This is an excerpt from my book, ‘The Useful Musician’, available from Amazon in both Kindle and paperback formats.
WHY IT MAKES YOU MORE USEFUL:
Consistent playing on the same song over and over makes you reliable.
WHAT TO DO:
Be aware that repeated performances of the same song will dull your senses and make you forget things, lose your place, or just plain play dispassionately. Remember that the audience is probably hearing the song for the first time—you owe it to them to play it well. If you’ve identified someplace in the song you tend to slip up on, mark that spot on the music. If you’re getting sleepy between performances, drink coffee, go for a walk outside, do some pushups, eat something spicy—find something that will give you renewed energy. You have to discipline yourself to play with passion and energy every single time you go up onstage, no matter how sick of it your are. You’re a performer.
THOUGHTS:
At The Big Church we used to call this ‘Second Service Syndrome’. We’d rehearse on Wednesday, run through everything on Sunday morning, and the first service would go great. Second service, we’d relax, we’d think, “Hey, we got this!”, and then flub something out of overconfidence. Third service, we’d start forgetting things wholesale because we were tired. I almost always said something on the way out to repeat a service, reminding everyone to be on their toes. In fact, I’d keep an eye on people during the performances, watching for a lapse of attention, giving people visual cues for important parts.
I lost concentration once at a Christmas concert, and even though it was only one performance, it came after a long, grueling day of rehearsing.
It was the big Christmas program, and the People Who Decide These Things had scheduled an entire evening of music, probably twenty songs, interspersed with readings. I thought it was way, way too much. The music for these choral-type songs came from those choir books with piano and four-part vocals all on one page, so you got maybe four measures per page, and sometimes only two. These arrangements would run ten, fifteen, even twenty pages. I was working part time at that point, so I literally didn’t have time to rewrite all the songs into handy words-and-chords charts. I just photocopied everything. A million pages. I taped each song into roughly five page chunks, and when I was done with each chunk, I’d pull it off the piano and throw it on the floor.
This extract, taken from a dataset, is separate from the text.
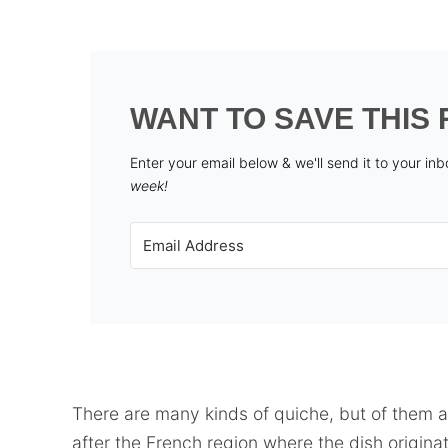
WANT TO SAVE THIS 
Enter your email below & we'll send it to your in
week!
There are many kinds of quiche, but of them 
after the French region where the dish origina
Twenty songs times three or four long, taped-together chunks—it was a stack about an inch and a half thick. And every time we’d rehearse, I’d have to pick them up off the floor and reorder them. It was making me cranky.
About half way through the performance, a trio of elementary-aged kids got up on stools and did a reading. They’d read, we’d play a song, they’d read some more—it required paying close attention so I could bring the band in and out. My mind wandered.
There was an offering song (instrumental, just the band) and then back to the kids. And then…there was dead air. Nobody was reading, nobody was taking. I thought, “Okay, here we go. One of those kids forgot their part, can’t find their place, and now we have an embarrassing silence onstage. THIS is what happens when you over-program a service. Now one of those kids is going to go home crying, and have a bad Christmas memory the rest of his or her life.”
I was really getting steamed, thinking about what I was going to say at the next staff meeting, picturing one of the kids twenty years later, sobbing out their tale of Christmas woe on a psychiatrist’s couch, when one of the singers turned toward me a little and said, “Let’s all sing that old Christmas favorite, O Come All Ye Faithful”. I thought, “Well, don’t look at ME, sister.” But then a thought—like a dinosaur being bitten on the tail and the nerve impulse taking three minutes to travel to its brain—crept in. Hadn’t we just played ‘O Come All Ye Faithful’? We had. We’d done it for the offertory! And then in a rush I realized what had happened. In an effort to save time, I’d used that song as the offering song, saving myself the time and effort of coming up with yet another song to rehearse. I’d even congratulated myself on being clever. We’d play it as an offering song, then there’d be a reading, then we’d sing the song. Clever, I thought. Except…as we played it during the offering, I threw the music on the floor. And now I needed that music.
There I sat, everyone waiting for me to start the song, and the music was in a pile of papers on the floor next to the piano bench. I had no choice but to lean over, search through the pile, find the multi-page, taped-together sheets, and replace them on the music rack in reverse order. It was a humiliating one-man show, made worse by the knowledge that I’d just spent 30 seconds thinking bad thoughts about everyone connected with this. The whole time, it was me.
So, you know, don’t lose your concentration onstage or you’ll be the one lying on a psychiatrists’ couch.